Plus précisément, le quatrième titre de la fameuse tétralogie wagnérienne: Le Crépuscule des dieux. Pour résumer rapidement (divulgâchage à l’horizon), Siegfried, le grand héros du romantisme allemand, élevé dans la nature et qui ne connaît pas la peur, se fait corrompre par le monde des hommes et meurt, en plus de voir le Valhalla complet passer au feu comme épilogue au récit épique de douze heures. Sans Wotan, père des Dieux nordiques, sans Siegfried, que reste-t-il pour le genre humain?

On ne penserait pas passer de là à notre homme Guy Debord, mais suis-moi encore un peu. Le critique marxiste arrive et traite de la question du spectacle comme nouvelle forme de capital, dépassant le capital matériel. L’emprise du monde capitaliste à travers le matériel, qu’on dit, mais le mot spectacle sous-entend, enfin, dans ma lecture rapide, une question de la mise en scène par l’entremise du matériel.

Donc que voit-on ici, avec ce fameux cliché? On voit 20Some rapper avec fougue sous le regard d’une caméra-vidéo – mise en scène – le tout pris par une autre caméra (photo) pour que l’on puisse la voir. Et dans le coin, en bas, à gauche, on te voit prenant un selfie avec ces icônes que la société du spectacle nous a appris à révérer et dont on peut voir le tout à travers le filtre du mot-clic #DOcentrePHI. Eux, comme toute personne mise de l’avant sur les caméras, deviennent un nouveau Veau d’Or du monde où Siegfried est mort et le Valhalla repose sur ses cendres maintenant froides.

Un album complet dont la matériel, de A à Z, provient d’un seul et même spectacle; la poésie, la musique, le visuel, et le tout traitant de la même question: qui sont nos idoles, que doit-on regarder et comment vivons-nous notre post-modernité à Montréal, ville du design marchand et de la mise en scène constante (faisons écho ici à notre autre homme, Gilles Lipovetsky, et à sa critique de la vie esthétique)?

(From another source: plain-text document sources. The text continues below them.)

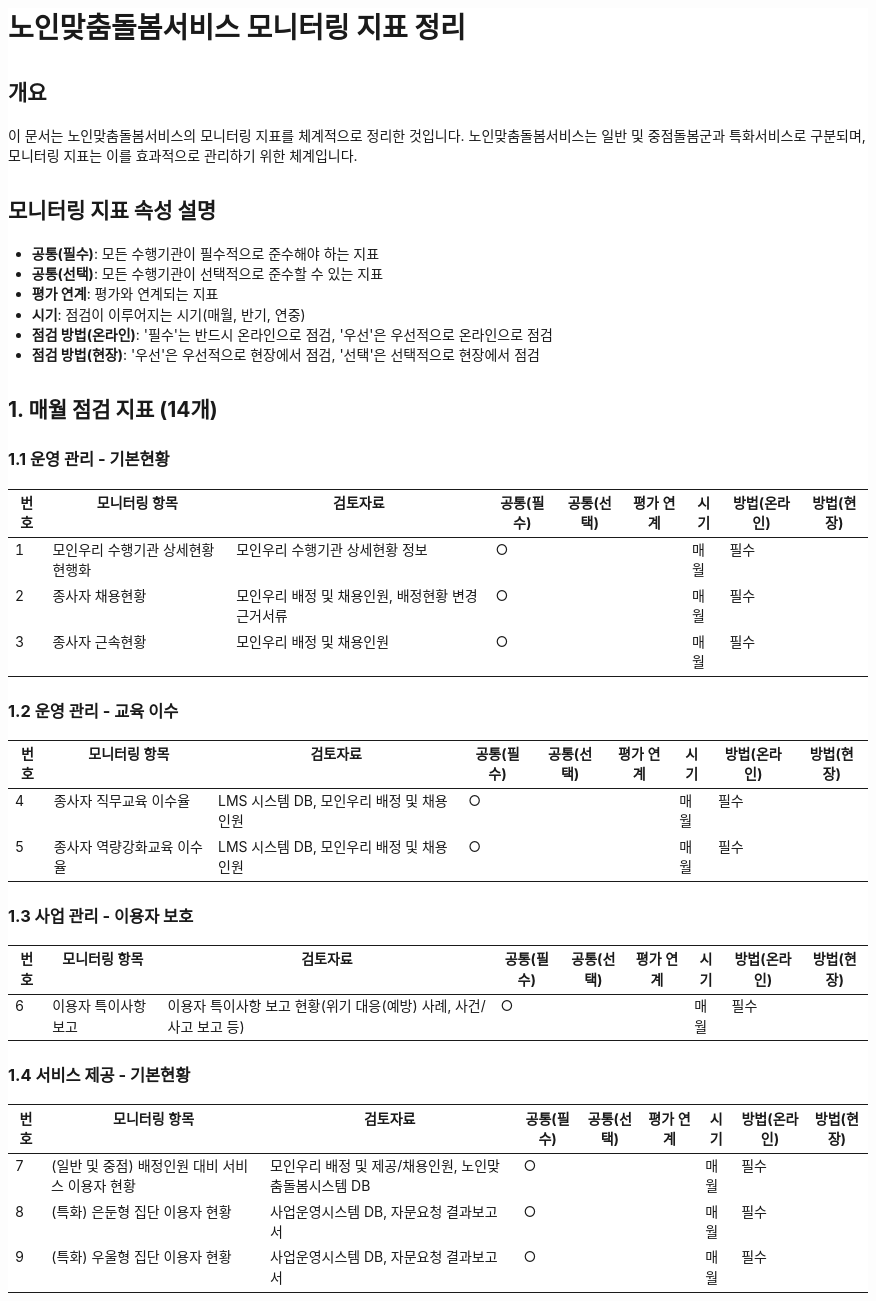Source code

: # 노인맞춤돌봄서비스 모니터링 지표 정리

## 개요

이 문서는 노인맞춤돌봄서비스의 모니터링 지표를 체계적으로 정리한 것입니다. 노인맞춤돌봄서비스는 일반 및 중점돌봄군과 특화서비스로 구분되며, 모니터링 지표는 이를 효과적으로 관리하기 위한 체계입니다.

## 모니터링 지표 속성 설명
- **공통(필수)**: 모든 수행기관이 필수적으로 준수해야 하는 지표
- **공통(선택)**: 모든 수행기관이 선택적으로 준수할 수 있는 지표
- **평가 연계**: 평가와 연계되는 지표
- **시기**: 점검이 이루어지는 시기(매월, 반기, 연중)
- **점검 방법(온라인)**: '필수'는 반드시 온라인으로 점검, '우선'은 우선적으로 온라인으로 점검
- **점검 방법(현장)**: '우선'은 우선적으로 현장에서 점검, '선택'은 선택적으로 현장에서 점검

## 1. 매월 점검 지표 (14개)

### 1.1 운영 관리 - 기본현황
| 번호 | 모니터링 항목 | 검토자료 | 공통(필수) | 공통(선택) | 평가 연계 | 시기 | 방법(온라인) | 방법(현장) |
|------|--------------|---------|------------|------------|---------|------|--------------|------------|
| 1 | 모인우리 수행기관 상세현황 현행화 | 모인우리 수행기관 상세현황 정보 | ○ | | | 매월 | 필수 | |
| 2 | 종사자 채용현황 | 모인우리 배정 및 채용인원, 배정현황 변경 근거서류 | ○ | | | 매월 | 필수 | |
| 3 | 종사자 근속현황 | 모인우리 배정 및 채용인원 | ○ | | | 매월 | 필수 | |

### 1.2 운영 관리 - 교육 이수
| 번호 | 모니터링 항목 | 검토자료 | 공통(필수) | 공통(선택) | 평가 연계 | 시기 | 방법(온라인) | 방법(현장) |
|------|--------------|---------|------------|------------|---------|------|--------------|------------|
| 4 | 종사자 직무교육 이수율 | LMS 시스템 DB, 모인우리 배정 및 채용인원 | ○ | | | 매월 | 필수 | |
| 5 | 종사자 역량강화교육 이수율 | LMS 시스템 DB, 모인우리 배정 및 채용인원 | ○ | | | 매월 | 필수 | |

### 1.3 사업 관리 - 이용자 보호
| 번호 | 모니터링 항목 | 검토자료 | 공통(필수) | 공통(선택) | 평가 연계 | 시기 | 방법(온라인) | 방법(현장) |
|------|--------------|---------|------------|------------|---------|------|--------------|------------|
| 6 | 이용자 특이사항 보고 | 이용자 특이사항 보고 현황(위기 대응(예방) 사례, 사건/사고 보고 등) | ○ | | | 매월 | 필수 | |

### 1.4 서비스 제공 - 기본현황
| 번호 | 모니터링 항목 | 검토자료 | 공통(필수) | 공통(선택) | 평가 연계 | 시기 | 방법(온라인) | 방법(현장) |
|------|--------------|---------|------------|------------|---------|------|--------------|------------|
| 7 | (일반 및 중점) 배정인원 대비 서비스 이용자 현황 | 모인우리 배정 및 제공/채용인원, 노인맞춤돌봄시스템 DB | ○ | | | 매월 | 필수 | |
| 8 | (특화) 은둔형 집단 이용자 현황 | 사업운영시스템 DB, 자문요청 결과보고서 | ○ | | | 매월 | 필수 | |
| 9 | (특화) 우울형 집단 이용자 현황 | 사업운영시스템 DB, 자문요청 결과보고서 | ○ | | | 매월 | 필수 | |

C’est pour tout ça en fait que je t’écris cette missive. Je voulais te remercier car, accidentellement, ton égoportrait a ajouté la cerise sur le gâteau de l’œuvre d’art totale que s’annonce être le nouvel album des Dead Obies. Il nous importe peu à présent s’il sera bon ou non; ici, comme dans plusieurs autres œuvres d’art contemporaines, l’acte et l’intention sont plus importants que le résultat. Cependant, j’espère que tu ne me liras pas, car si tel est le cas, tu pourrais peut-être avoir l’idée de demander des redevances pour l’utilisation de ton image sur un objet distribué dans les disquaires à travers le Québec. Une partie de moi espère, pour l’amour de l’Art, que le seul cachet que tu demanderas sera celui de te vanter de t’être rapprochée de ces idoles et d’y être doublement immortalisée. Ainsi, et seulement ainsi, l’œuvre sera totale.